First remark that the $l$th ball landing in the $i$th box is independent from the $k$th ball landing in the $j$th box, as long as $l\neq k$. Therefore

$$\text{Cov}(Y_l,Z_k)=0 \; \text{, if } \; l\neq k .$$

However, when we consider $\text{Cov}(Y_l,Z_l)$ something else happens: if the $l$th ball lands in the $i$th box, it can not land in any of the other boxes. So there is dependency. You can have the following three situations

$$\begin{cases}Y_l=1 \; \text{ and } \; Z_l=0 & \text{ with probability } \; p_i \\ Y_l=0 \; \text{ and } \; Z_l=1 & \text{ with probability } \; p_j \\ Y_l=0 \; \text{ and } \; Z_l=0 & \text{ with probability } \; 1-p_i-p_j \end{cases}$$

The last case corresponds to when the ball lands in another box than the $i$th or $j$th.

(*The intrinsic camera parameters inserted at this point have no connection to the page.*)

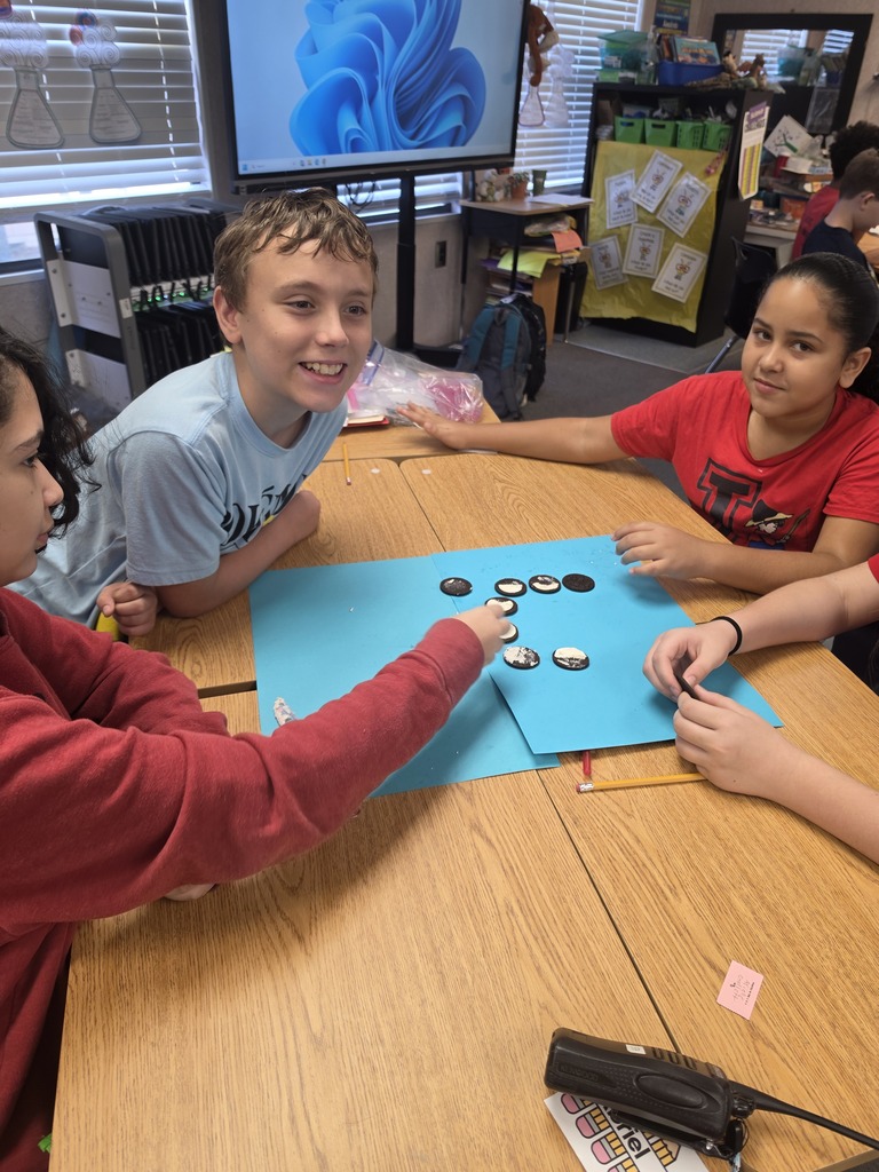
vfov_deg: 73.9
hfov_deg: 58.9
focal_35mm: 23
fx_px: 779
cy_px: 586
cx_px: 440
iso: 64
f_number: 1.4
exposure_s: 1/120
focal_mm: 6.5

You can also easily determine that $\text{E}[Y_l]=p_i$ and $\text{E}[Z_l]=p_j$ so that we can now turn to the computation of the covariance

$$\text{Cov}(Y_l,Z_l) = (1-p_i)(0-p_j)p_i + (0-p_i)(1-p_j)p_j + (0-p_i)(0-p_j)(1-p_i-p_j) = -p_ip_j$$

Now, turning our attention to $\text{Cov}(X_i,X_j)$

$$\text{Cov}(X_i,X_j)=\text{Cov}(\sum_{l=1}^n Y_l,\sum_{k=1}^n Z_k) = \sum_{l=1}^n\sum_{k=1}^n\text{Cov}( Y_l, Z_k) = \sum_{l=1}^n \text{Cov}( Y_l, Z_l) = -n p_i p_j \; .$$

Answer 2

I agree with @owen88. It's virtually always the case that the simplified expression for the covariance will get you to your answer faster and easier. This is more of a comment but it's easier to write math in the answer section. So, in case the theory behind the result isn't clear, note that by definition, we have $$Cov(X_i, X_j)=E[(X_i-E[X_i])(X_j-E[X_j])]$$ The term inside the expectation is a random variable and we can expand it as follows: $$E[X_iX_j-X_iE[X_j]-X_jE[X_i]+E[X_i]E[X_j]]$$ The most important fact of the expectation operator is that it is linear. Thus, we can rewrite this as $$E[X_iX_j]-E[X_iE[X_j]]-E[X_jE[X_i]]+E[E[X_i]E[X_j]]$$ We then note that $E[X_i]$ and $E[X_j]$ are just constants. Since the EV of a constant times a random variable is equal to the constant times the EV of the random variable, we can rearrange to get $$E[X_iX_j]-E[X_i]E[X_j]-E[X_i]E[X_j]+E[X_i]E[X_j]E[1]$$ Simplification then yields the result of interest: $$Cov(X_i, X_j)=E[X_iX_j]-E[X_i]E[X_j]$$